3. The sixth cause of action is for the recovery of damages for the detention of the plaintiff’s books of account which were in the garage at the time of the foreclosure and of which the defendant took possession. The plaintiff’s claim is that he was unable to collect his accounts which they evidenced and thereby was damaged. The jury awarded him $125. The evidence is altogether too uncertain to sustain a verdict.' The plaintiff was out of possession but a few weeks. It does not appear but that he might have had access to the books if he had chosen and it is entirely *151speculative whether he in fact lost by not pressing his accounts during the short time when he did not have the books. The litigation upon this cause of action should be at an end and judgment should go for the defendant notwithstanding the verdict of the jury.
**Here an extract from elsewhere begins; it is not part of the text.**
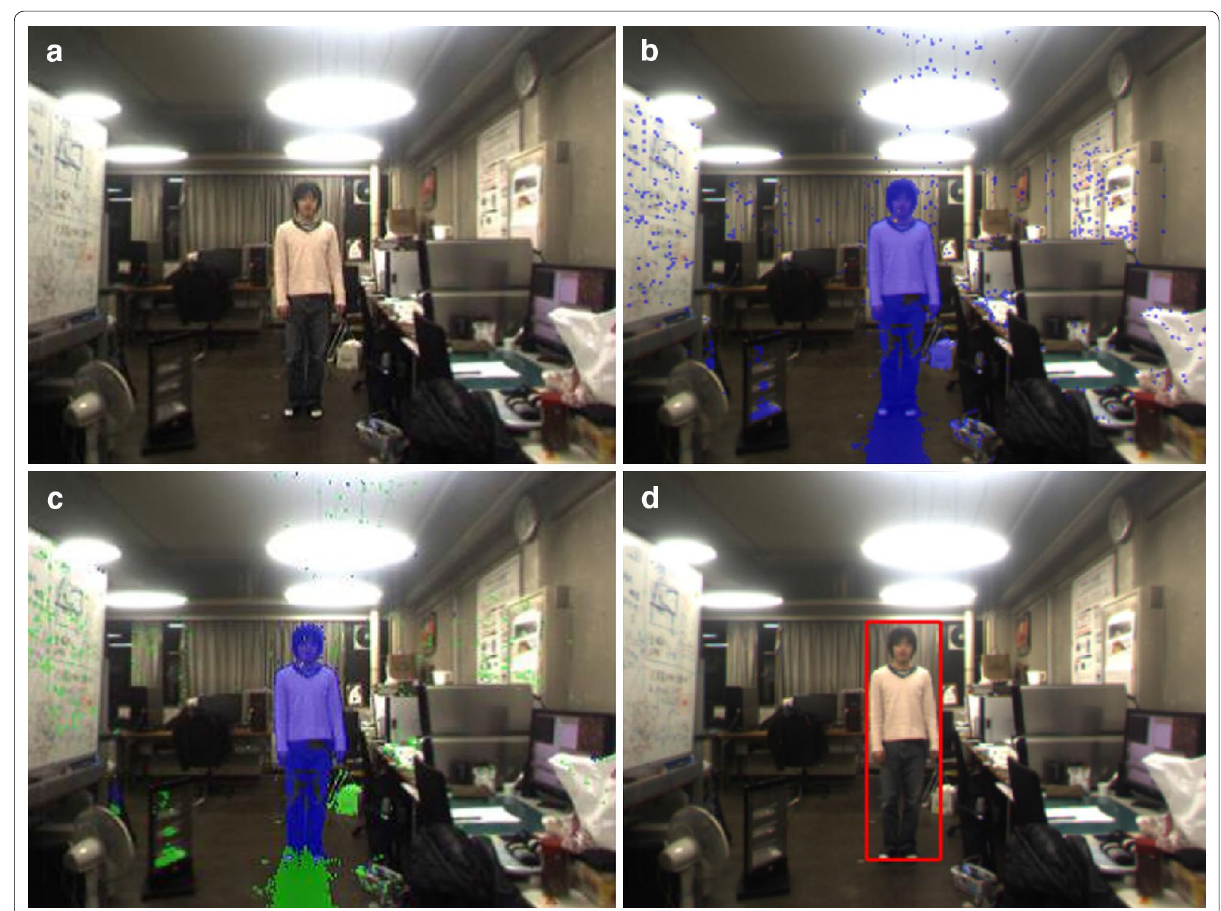
Fig. 2 Procedure of subtraction stereo. a Input image, b subtraction stereo, c Shadow removal, d foreground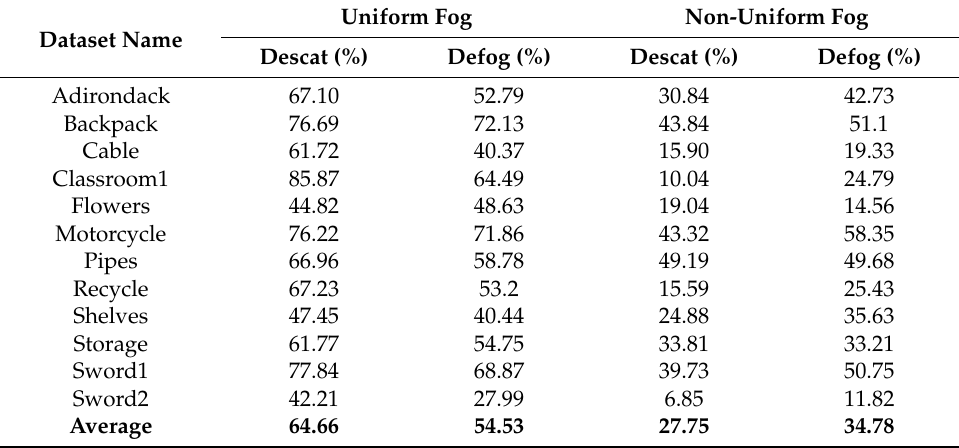
Table 1. Correct matching rate from proposed descattered and defogged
4. The seventh cause of- action is for damages sustained by the plaintiff because he was prevented from completing certain work in progress when the defendant took possession of the garage. Possession was taken before the termination of the action in unlawful detainer brought to recover possession. The jury awarded $200. The evidence is that at the time the plaintiff had on hand some unfinished work. It is entirely problematical whether he suffered any definite damages by being deprived of the use of the garage during the few days, or if so the amount of it. Litigation over this cause of action, like that over the sixth, should be ended by an entry of judgment notwithstanding.
All of the assignments of error have been considered. Those not discussed are not of a character requiring specific mention."
The order denying defendant’s alternative motion for judgment notwithstanding the verdict or a new trial is reversed as to the sixth and seventh causes of action with directions to enter judgment in favor of the defendant nothwithstanding the verdict and it is affirmed as to the first, second and fourth causes of action.
Affirmed in part and reversed in part.